IT finally occurs to me, after 25 years, that I married Amelia Earhart. Hey, everybody, call off the search. She's right here, in the passenger seat next to me, trying to read a road map that she's holding upside down.
Seriously, my wife is the greatest companion on a road trip — patient, organized and lots of yuks — yet she has no real sense of direction and cannot read a road map to save our lives.
"Um, I think that's the ocean," I tell her.
Cartographically speaking, oceans are perhaps her weakest area. She once called me on the cell to tell me she was driving along the beach in Santa Monica and was a little lost.
"Are you going north or south?" I asked.
"I don't know," said Amelia Earhart.
"Well, is the ocean on your right?"
"Then you're probably going south."
Going south, that's us. After 25 years of marriage, many of them keepers, I think our union is now day-to-day, minute-to-minute. She thinks the problem is me. I think it's the kids. I mean it's only been 25 years. Give me a chance already.
So here we are, our relationship on the rocks, the 4-year-old in the backseat singing a James Brown song he picked up at that expensive preschool he attends. He seems to be picking up a lot of great things at the expensive preschool. Next week, they'll all be getting butt tattoos.
But right now, we are on a road trip — the little guy, Amelia and I — heading off into the mountains for a long weekend. To me, our family vacations always seem more like shock therapy than vacations. There are usually traffic citations and shouting matches over where we forgot the Visa card — Scranton, or Sacramento?

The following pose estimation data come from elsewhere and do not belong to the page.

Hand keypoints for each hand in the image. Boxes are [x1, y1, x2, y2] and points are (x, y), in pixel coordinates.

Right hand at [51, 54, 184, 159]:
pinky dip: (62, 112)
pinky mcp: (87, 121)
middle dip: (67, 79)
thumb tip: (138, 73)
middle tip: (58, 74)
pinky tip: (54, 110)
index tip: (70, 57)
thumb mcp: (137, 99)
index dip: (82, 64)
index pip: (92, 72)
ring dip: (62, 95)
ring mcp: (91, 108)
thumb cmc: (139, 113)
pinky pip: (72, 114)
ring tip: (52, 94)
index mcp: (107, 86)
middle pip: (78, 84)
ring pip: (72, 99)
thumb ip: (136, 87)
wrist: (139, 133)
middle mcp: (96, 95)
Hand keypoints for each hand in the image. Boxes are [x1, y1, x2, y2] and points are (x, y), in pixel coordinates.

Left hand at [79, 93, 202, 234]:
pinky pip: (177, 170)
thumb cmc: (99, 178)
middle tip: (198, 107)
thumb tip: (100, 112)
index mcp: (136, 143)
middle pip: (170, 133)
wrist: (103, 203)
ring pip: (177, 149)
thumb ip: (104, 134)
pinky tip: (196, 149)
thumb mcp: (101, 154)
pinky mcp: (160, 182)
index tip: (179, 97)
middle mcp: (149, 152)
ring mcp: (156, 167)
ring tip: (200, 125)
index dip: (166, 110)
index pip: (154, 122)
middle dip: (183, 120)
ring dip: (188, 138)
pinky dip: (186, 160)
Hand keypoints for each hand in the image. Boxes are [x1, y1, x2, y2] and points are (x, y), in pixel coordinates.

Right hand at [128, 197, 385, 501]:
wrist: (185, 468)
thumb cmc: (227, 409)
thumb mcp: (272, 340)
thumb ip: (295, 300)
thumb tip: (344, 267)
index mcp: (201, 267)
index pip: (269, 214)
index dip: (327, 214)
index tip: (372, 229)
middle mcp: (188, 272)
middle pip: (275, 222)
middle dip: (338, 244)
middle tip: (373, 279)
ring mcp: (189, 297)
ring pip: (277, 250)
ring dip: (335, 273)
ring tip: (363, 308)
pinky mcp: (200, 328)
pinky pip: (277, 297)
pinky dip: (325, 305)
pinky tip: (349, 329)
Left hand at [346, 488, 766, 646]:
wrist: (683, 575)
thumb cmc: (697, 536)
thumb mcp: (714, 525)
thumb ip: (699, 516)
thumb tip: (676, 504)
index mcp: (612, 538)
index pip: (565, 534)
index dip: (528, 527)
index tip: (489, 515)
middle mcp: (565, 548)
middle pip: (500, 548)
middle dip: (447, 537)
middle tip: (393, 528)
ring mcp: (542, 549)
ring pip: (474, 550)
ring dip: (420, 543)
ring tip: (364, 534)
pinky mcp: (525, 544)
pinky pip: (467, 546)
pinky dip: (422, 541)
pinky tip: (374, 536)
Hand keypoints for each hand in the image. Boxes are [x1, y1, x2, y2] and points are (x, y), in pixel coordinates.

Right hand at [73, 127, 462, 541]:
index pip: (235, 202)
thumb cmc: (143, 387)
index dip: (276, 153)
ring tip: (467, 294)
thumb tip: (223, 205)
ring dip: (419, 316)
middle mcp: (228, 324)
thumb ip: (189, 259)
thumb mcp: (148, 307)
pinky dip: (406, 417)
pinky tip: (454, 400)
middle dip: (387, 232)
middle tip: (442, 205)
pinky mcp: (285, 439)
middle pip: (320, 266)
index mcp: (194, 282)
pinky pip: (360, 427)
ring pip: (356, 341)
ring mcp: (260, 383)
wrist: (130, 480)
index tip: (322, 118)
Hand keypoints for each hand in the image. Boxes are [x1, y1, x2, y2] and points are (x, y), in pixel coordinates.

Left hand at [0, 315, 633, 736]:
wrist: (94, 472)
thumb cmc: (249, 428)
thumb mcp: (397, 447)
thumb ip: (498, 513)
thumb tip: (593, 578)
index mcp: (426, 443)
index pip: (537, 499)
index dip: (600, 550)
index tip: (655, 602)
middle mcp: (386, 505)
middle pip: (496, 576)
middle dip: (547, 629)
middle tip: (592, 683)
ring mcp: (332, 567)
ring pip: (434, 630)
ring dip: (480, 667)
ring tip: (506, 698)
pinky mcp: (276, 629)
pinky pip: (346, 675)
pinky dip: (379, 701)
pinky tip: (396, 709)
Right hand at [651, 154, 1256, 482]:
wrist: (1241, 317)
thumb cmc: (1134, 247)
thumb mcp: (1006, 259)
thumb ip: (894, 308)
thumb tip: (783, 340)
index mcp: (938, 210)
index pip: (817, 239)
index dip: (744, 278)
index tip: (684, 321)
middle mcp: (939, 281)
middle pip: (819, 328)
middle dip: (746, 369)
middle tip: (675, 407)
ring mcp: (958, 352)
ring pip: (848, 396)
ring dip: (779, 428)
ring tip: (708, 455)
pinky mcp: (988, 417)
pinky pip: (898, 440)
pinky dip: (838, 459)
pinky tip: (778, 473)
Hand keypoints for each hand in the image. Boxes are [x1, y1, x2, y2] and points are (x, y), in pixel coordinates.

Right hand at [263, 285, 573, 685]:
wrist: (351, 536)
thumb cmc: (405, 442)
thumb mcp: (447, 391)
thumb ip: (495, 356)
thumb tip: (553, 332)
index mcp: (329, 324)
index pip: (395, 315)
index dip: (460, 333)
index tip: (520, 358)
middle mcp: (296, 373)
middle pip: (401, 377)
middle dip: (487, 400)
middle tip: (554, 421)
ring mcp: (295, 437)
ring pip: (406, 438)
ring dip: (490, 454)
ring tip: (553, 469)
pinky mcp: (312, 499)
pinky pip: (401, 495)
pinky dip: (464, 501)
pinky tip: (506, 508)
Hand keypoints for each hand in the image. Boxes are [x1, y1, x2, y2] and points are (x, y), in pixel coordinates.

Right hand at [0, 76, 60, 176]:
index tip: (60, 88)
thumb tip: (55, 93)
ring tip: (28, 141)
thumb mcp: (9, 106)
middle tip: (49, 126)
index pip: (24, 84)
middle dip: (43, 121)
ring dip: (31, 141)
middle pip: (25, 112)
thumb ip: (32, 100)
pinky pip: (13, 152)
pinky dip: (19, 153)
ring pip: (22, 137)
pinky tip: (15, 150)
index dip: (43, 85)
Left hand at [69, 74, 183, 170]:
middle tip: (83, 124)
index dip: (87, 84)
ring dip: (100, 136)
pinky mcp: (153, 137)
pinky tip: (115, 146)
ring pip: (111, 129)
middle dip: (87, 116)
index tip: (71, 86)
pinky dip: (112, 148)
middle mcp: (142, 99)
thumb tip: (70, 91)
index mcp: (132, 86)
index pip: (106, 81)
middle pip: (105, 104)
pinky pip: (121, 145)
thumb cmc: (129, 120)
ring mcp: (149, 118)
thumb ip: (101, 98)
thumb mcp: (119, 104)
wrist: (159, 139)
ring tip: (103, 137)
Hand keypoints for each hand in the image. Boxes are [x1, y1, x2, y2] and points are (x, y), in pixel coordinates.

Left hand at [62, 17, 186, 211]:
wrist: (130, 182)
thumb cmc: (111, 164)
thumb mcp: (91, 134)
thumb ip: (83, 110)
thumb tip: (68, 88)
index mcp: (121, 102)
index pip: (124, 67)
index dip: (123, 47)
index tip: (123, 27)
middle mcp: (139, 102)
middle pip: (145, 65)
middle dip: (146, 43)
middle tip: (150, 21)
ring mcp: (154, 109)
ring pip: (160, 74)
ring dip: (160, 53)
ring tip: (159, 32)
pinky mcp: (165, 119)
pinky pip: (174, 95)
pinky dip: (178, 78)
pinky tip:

We get into long, complicated discussions over whether to turn back to fetch the pillow the kids left at the Ramada or the flip-flop they hurled into the Grand Canyon.
I find them strangely endearing, these troubled trips together. When you accidentally marry Amelia Earhart, you'd better be prepared for adventure.
Anyway, we are on a little weekend jaunt, nothing serious, which is how our relationship started out — nothing serious. It just seemed to pick up inertia over time, and 25 years later, we have four kids, ages 4 to 24. Or is it three kids and one grandchild? Two kids and four dogs? An iguana and five chimpanzees? In school, I always got Cs in math and birth control.
So we wind up, as we always do, arriving at the resort very late, in the kind of rural area where everybody's found God but they all make a little moonshine on the side.
In our room, we finally settle in, and a skinny little mouse — no bigger than a penny — scampers across the room, dashes about 10 yards before picking up a first down and ducking under a couch.
"Arrgh, a mouse!" screams the 4-year-old, sounding like James Brown.